_Raw data_:

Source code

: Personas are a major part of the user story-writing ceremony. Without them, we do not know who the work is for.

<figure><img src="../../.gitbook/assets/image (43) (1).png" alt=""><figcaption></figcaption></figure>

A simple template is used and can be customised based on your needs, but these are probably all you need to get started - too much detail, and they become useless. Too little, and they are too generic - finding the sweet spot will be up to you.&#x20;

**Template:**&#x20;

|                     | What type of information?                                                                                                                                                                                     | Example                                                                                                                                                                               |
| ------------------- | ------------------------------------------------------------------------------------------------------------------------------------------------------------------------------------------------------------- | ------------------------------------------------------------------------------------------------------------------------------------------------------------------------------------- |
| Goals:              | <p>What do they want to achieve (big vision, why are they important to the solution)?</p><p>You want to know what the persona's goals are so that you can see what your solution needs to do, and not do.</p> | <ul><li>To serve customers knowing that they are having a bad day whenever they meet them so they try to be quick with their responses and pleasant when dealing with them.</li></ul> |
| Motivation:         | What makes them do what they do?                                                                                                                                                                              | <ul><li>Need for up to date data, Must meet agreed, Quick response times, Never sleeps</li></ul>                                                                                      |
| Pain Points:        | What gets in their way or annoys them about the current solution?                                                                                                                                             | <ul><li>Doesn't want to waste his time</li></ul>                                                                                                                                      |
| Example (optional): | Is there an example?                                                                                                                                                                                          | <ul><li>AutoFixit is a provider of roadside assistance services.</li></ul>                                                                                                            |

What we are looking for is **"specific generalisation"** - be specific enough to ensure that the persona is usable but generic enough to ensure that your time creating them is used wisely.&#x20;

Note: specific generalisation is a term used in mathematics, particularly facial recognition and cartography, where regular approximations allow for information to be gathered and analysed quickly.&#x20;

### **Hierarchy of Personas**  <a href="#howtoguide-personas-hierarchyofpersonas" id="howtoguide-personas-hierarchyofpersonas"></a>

--

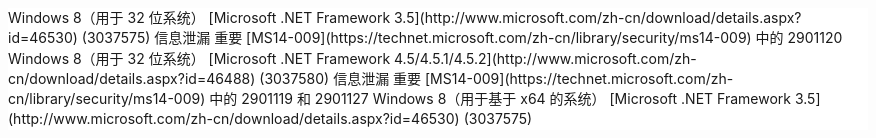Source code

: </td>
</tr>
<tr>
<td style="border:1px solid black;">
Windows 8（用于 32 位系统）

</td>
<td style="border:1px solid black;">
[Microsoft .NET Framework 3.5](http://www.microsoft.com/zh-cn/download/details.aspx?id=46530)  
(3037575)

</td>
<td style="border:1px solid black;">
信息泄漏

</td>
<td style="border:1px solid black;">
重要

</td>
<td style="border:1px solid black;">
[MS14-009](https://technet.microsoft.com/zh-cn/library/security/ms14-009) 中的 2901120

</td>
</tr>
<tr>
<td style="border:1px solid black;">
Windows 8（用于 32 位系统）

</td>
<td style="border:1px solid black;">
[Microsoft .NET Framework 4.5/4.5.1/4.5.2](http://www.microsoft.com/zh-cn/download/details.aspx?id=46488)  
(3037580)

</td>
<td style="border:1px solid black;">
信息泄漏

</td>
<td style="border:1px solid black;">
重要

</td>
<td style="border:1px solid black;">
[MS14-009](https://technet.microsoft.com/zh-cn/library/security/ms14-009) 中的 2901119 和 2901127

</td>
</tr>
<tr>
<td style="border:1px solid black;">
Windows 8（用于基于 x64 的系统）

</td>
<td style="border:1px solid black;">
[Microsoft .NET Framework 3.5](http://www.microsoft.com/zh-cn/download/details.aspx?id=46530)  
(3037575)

_Work task_:
Please update the lines starting at the one containing "What we are" and ending at the one containing "Note: specific generalisation", replacing "wisely" with "efficiently" and changing nothing else. Return only those lines.

_Result of this exercise_:
What we are looking for is **"specific generalisation"** - be specific enough to ensure that the persona is usable but generic enough to ensure that your time creating them is used efficiently.&#x20;

Note: specific generalisation is a term used in mathematics, particularly facial recognition and cartography, where regular approximations allow for information to be gathered and analysed quickly.&#x20;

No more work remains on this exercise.